▸ INFORMATION PROVIDED

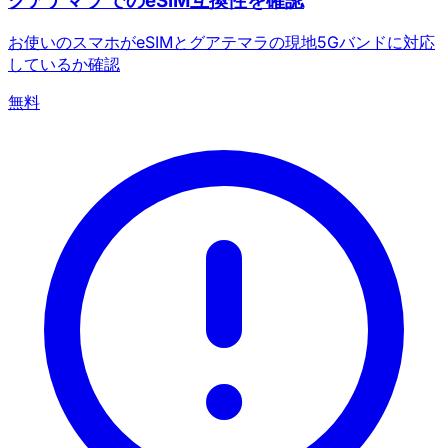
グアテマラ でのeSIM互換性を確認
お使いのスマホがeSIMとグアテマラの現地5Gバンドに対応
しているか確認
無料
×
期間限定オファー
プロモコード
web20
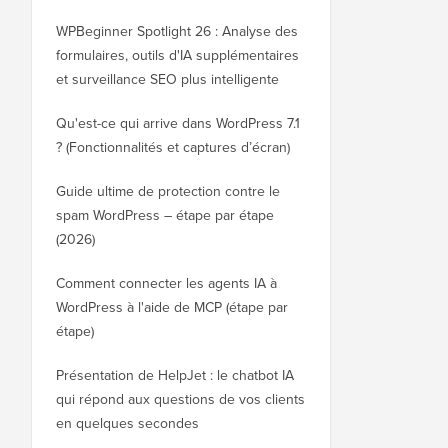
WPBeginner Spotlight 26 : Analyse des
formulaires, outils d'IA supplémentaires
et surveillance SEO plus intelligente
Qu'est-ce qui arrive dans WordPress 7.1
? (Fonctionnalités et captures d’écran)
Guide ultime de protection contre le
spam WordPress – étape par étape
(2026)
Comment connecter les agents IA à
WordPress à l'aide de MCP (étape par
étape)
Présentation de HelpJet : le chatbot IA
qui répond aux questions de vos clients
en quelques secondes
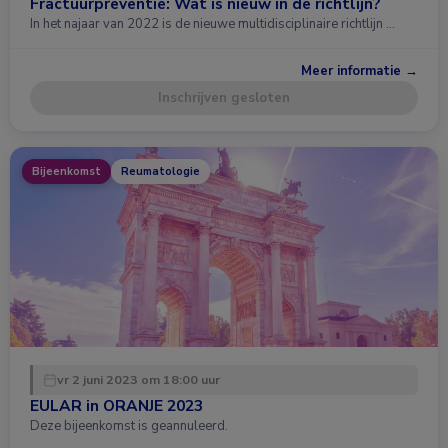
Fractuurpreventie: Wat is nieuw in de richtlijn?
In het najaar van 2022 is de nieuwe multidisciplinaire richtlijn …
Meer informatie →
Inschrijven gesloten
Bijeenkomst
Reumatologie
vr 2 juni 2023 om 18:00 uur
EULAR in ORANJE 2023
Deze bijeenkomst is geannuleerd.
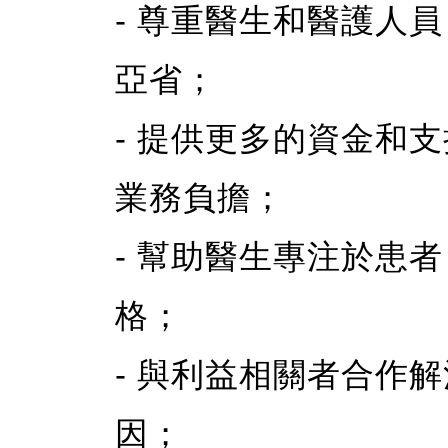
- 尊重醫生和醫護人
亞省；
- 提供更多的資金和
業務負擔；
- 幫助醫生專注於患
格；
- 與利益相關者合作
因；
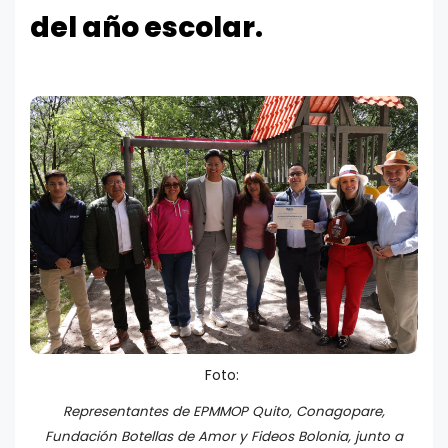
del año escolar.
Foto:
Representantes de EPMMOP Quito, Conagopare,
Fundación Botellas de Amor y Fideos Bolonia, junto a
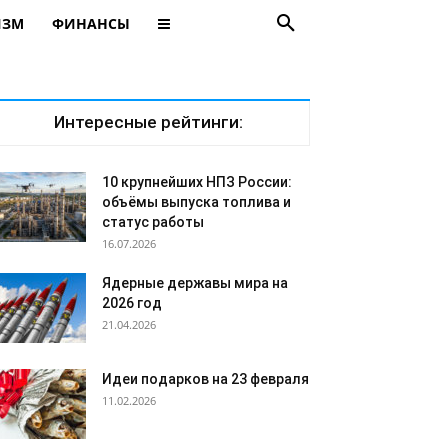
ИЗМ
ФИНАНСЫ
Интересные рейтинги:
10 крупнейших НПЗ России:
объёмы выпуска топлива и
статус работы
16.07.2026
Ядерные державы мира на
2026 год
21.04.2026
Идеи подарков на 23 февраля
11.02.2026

▸ WORK INSTRUCTIONS
The lines that mention the word "étape" should be pulled from the records above.

▸ REPLY
spam WordPress – étape par étape
WordPress à l'aide de MCP (étape par
étape)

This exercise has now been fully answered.